An Online Reference-Free Evaluation Framework for Flowchart Image-to-Code Generation
Giang Son Nguyen, Zi Pong Lim, Sarthak Ketanbhai Modi, Yon Shin Teo, Wenya Wang
TL;DR
This work tackles the challenge of evaluating flowchart image-to-code generation in production where no ground-truth code is available. It introduces a reference-free framework built from Recall$_{OCR}$, measuring content coverage via OCR, and Precision$_{VE}$, detecting hallucinations via Visual Entailment, combined into F1$_{OCR-VE}$. The method is model- and language-agnostic, online-capable, and provides interpretable diagnostics to aid error triage, achieving strong alignment with ground-truth metrics on FlowVQA (e.g., $r=0.967$, $0.910$, and $0.939$ for Recall$_{OCR}$, Precision$_{VE}$, and F1$_{OCR-VE}$ respectively).
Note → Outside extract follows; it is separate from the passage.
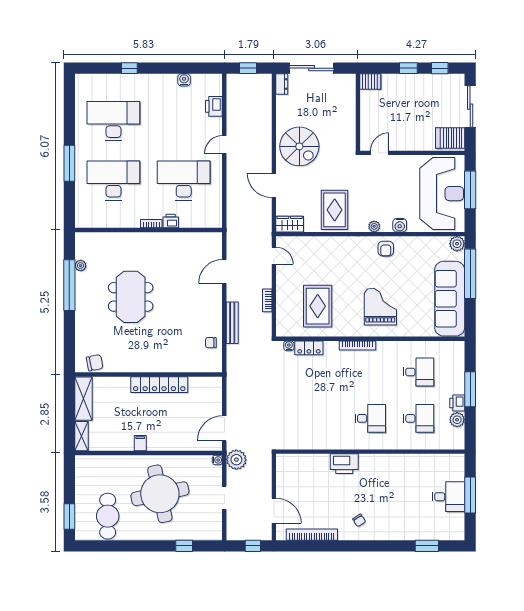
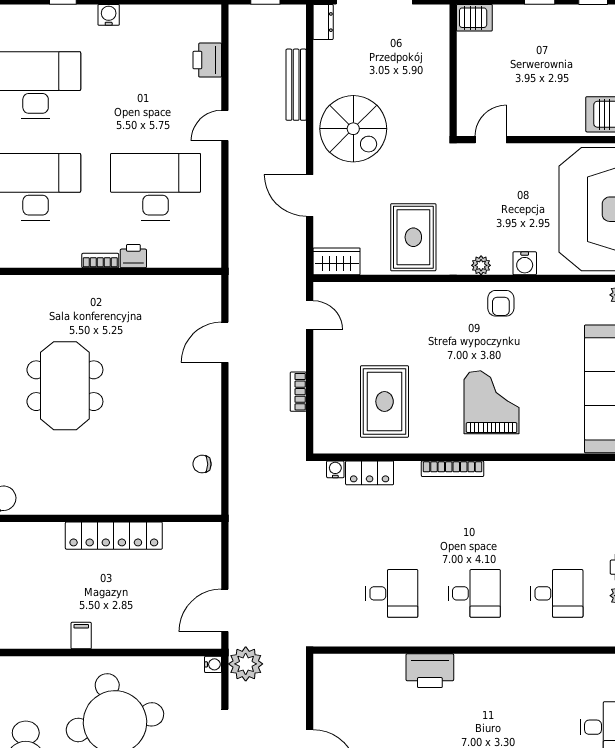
water cooler: (184, 80) -> (109, 15), moved
bench: (232, 323) -> (296, 85), moved
desk: (419, 372) -> (392, 593), moved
Practically, this framework enables continuous production monitoring and modular upgrades of OCR and VE components to maintain output quality without annotation overhead.
Abstract
Vision-Language Models (VLMs) are increasingly used in document processing pipelines to convert flowchart images into structured code (e.g., Mermaid). In production, these systems process arbitrary inputs for which no ground-truth code exists, making output quality difficult to assess. We propose a reference-free evaluation framework that monitors flowchart image-to-code generation quality at inference time, using only the input image and the generated output. The framework introduces two automated metrics: $\text{Recall}{\text{OCR}}$, which estimates content coverage by extracting text from the input image via OCR as a proxy reference, and $\text{Precision}{\text{VE}}$, which detects hallucinated elements through Visual Entailment against the original image. Their harmonic mean, $\text{F1}{\text{OCR-VE}}$, provides a unified quality score. Validation on the FlowVQA dataset shows strong agreement with ground-truth metrics (average Pearson's $r = 0.97$, $0.91$, and $0.94$ for Recall, Precision, and F1, respectively), confirming the framework's reliability as a practical, reference-free alternative for continuous quality monitoring in production settings.